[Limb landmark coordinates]
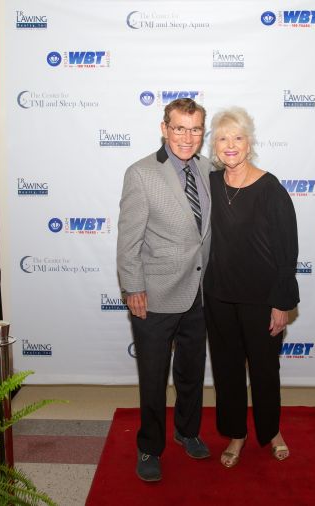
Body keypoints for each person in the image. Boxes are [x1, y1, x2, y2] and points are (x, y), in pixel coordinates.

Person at [117, 98, 213, 482]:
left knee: (191, 372)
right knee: (154, 377)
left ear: (203, 132)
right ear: (164, 129)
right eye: (179, 128)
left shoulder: (209, 169)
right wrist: (133, 287)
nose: (187, 137)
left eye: (195, 129)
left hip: (200, 292)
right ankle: (149, 446)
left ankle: (187, 431)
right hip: (155, 294)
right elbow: (128, 240)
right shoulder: (141, 173)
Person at [203, 106, 299, 468]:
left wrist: (282, 303)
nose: (230, 145)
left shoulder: (271, 189)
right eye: (223, 138)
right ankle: (236, 434)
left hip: (262, 299)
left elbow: (287, 252)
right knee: (226, 371)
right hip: (219, 297)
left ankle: (272, 431)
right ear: (214, 145)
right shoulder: (210, 184)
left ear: (249, 143)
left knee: (264, 371)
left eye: (238, 137)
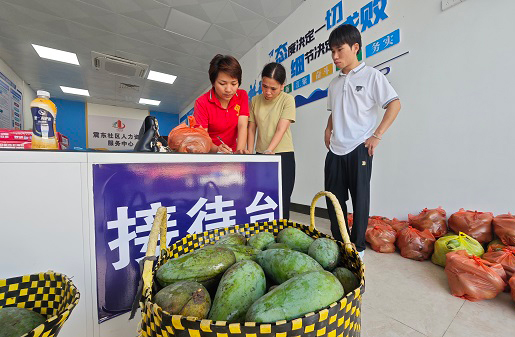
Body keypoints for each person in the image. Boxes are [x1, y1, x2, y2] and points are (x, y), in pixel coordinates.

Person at [325, 24, 401, 259]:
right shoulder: (334, 84)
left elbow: (394, 104)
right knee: (334, 202)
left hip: (359, 148)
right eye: (332, 51)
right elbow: (334, 110)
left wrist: (376, 135)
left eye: (340, 50)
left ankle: (357, 248)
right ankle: (341, 243)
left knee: (360, 200)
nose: (335, 56)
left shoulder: (372, 76)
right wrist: (328, 128)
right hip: (335, 150)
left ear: (355, 47)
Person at [247, 63, 296, 219]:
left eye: (273, 88)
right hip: (261, 155)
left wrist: (270, 150)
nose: (268, 92)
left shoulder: (288, 100)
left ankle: (282, 235)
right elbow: (251, 128)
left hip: (283, 155)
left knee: (282, 198)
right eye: (264, 86)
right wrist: (249, 152)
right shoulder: (255, 100)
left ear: (282, 86)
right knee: (261, 197)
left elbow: (281, 128)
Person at [194, 54, 249, 154]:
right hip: (211, 154)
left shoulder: (242, 95)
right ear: (213, 82)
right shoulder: (202, 103)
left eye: (233, 84)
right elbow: (203, 138)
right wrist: (217, 149)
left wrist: (239, 153)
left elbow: (242, 126)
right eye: (222, 84)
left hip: (233, 153)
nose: (228, 89)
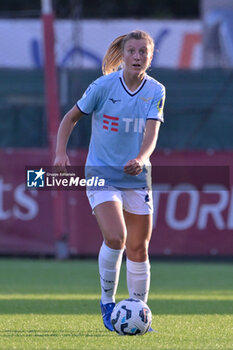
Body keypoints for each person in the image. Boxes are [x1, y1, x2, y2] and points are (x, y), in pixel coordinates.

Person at [54, 29, 165, 332]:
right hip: (101, 173)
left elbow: (152, 133)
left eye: (143, 52)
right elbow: (70, 118)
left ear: (149, 57)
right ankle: (107, 302)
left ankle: (139, 311)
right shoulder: (103, 86)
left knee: (139, 248)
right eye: (132, 51)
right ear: (124, 54)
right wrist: (60, 153)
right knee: (116, 237)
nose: (137, 56)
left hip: (137, 176)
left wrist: (141, 159)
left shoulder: (155, 90)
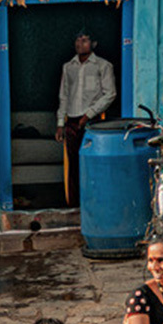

Problem to work on: Now copy each line of the entries that mentions "elbow".

Task output:
right elbow: (128, 240)
left elbow: (287, 252)
left elbow: (394, 104)
right elbow: (334, 110)
right elbow: (251, 128)
left elbow: (281, 128)
right elbow: (203, 138)
left elbow: (242, 126)
left elbow: (152, 133)
right elbow: (70, 118)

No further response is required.